In the application I'm writing I have to keep trace of the impressions (views) of each article.
To avoid conflicts I can't update the 'article' document every time a user read it, so, the
simple solution that comes to my mind is to store a document per impression. Now, I want a
view that show the article and I want also show the impressions count. But since the impressions
count can be just obtained querying a view (using _count as reduce func), you can't do it
in a show, so you can't do it in a CouchApp, ouch!
But I tell you more. You should now there are two types of requirements: functional and non-functionals.
Non-functional requirements can be divided in many other subtypes, for example the so called
Capacity Requirements.
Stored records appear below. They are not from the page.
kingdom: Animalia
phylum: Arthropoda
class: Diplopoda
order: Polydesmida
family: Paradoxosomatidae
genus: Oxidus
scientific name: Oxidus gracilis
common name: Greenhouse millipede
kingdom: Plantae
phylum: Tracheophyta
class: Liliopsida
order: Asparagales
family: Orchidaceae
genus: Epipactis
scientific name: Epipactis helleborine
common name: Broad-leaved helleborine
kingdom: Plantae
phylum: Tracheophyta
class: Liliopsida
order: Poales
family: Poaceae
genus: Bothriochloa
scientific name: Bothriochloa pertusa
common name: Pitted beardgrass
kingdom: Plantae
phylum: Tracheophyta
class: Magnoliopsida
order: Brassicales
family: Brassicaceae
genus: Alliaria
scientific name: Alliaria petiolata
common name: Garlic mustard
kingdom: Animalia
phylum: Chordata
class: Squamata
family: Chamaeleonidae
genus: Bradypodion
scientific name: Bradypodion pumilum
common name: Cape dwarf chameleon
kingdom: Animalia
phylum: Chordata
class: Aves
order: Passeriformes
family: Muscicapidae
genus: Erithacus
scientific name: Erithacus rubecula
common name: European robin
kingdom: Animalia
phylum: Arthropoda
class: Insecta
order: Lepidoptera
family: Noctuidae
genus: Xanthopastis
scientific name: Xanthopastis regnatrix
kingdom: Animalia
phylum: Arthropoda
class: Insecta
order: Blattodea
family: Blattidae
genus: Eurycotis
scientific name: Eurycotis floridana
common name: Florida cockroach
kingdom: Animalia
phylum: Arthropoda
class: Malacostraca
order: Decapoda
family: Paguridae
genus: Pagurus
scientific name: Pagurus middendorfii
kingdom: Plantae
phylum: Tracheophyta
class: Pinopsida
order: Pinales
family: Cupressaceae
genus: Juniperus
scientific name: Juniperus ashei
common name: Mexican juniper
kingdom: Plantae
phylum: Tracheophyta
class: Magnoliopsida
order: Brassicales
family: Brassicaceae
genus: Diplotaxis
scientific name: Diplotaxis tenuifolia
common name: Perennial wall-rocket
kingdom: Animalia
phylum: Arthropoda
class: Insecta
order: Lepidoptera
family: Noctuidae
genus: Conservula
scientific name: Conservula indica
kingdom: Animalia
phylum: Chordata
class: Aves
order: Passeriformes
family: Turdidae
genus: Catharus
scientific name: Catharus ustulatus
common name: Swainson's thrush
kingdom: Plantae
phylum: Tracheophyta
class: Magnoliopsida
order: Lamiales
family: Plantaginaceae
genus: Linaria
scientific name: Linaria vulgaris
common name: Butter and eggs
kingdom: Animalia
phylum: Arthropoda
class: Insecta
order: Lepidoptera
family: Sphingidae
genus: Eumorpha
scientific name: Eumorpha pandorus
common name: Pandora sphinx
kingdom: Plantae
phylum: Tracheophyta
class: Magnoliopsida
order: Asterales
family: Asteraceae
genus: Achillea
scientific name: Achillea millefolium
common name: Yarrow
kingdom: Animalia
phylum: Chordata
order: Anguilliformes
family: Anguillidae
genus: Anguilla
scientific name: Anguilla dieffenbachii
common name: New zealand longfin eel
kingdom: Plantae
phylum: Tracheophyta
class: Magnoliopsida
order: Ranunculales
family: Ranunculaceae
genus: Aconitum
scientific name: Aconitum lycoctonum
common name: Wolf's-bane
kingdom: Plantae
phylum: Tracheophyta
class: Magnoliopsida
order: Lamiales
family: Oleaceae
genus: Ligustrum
One of my Capacity Requirements says that my database size can't grow
too much in a period (let's say one year), because, let's suppose, I have a budget and I can't
afford a bigger and more expensive hosting plan. Since storing impressions take a lot of space
because I have over 100.000 articles and about 5.000 per article, this solution can be used.
Wow, we just found that CouchDB doesn't fit my needs, because it doesn't satisfy the Capacity
Requirements. So, to store the impression count I'm gonna use Redis.

> Postgresql has all of this (ok, replication is master-slave, but still
> it fault tolerant enough) and it's blindly fast, even faster than
> mongo for JSON data, but much more stable. Why do I have slow HTTP
> requests to database on my backend? Nonsense. Everything else could be
> easily done on rails side, as you pointed above.

In fact PostgreSQL is much better than CouchDB (in term of functionalities) and Oracle is
much better than PostgreSQL. I think it's normal since they have a long story and evolution.
But I don't want use an ORM, I don't want write SQL and I want the flexibility of a schemaless
database, even with his own limits. And I like CouchDB, let me use it, please. :-)

> Well, and how they different from show/list/update functions and
> commonjs modules? Not in implementation details, but in spirit of the
> task they aimed to solve.

They are powerful, you can't imagine how much powerful they are. They can do everything on
data, any type of manipulation, they can be extended. In Oracle you can also use Java to write
your stored procedure, not only the native PL/SQL.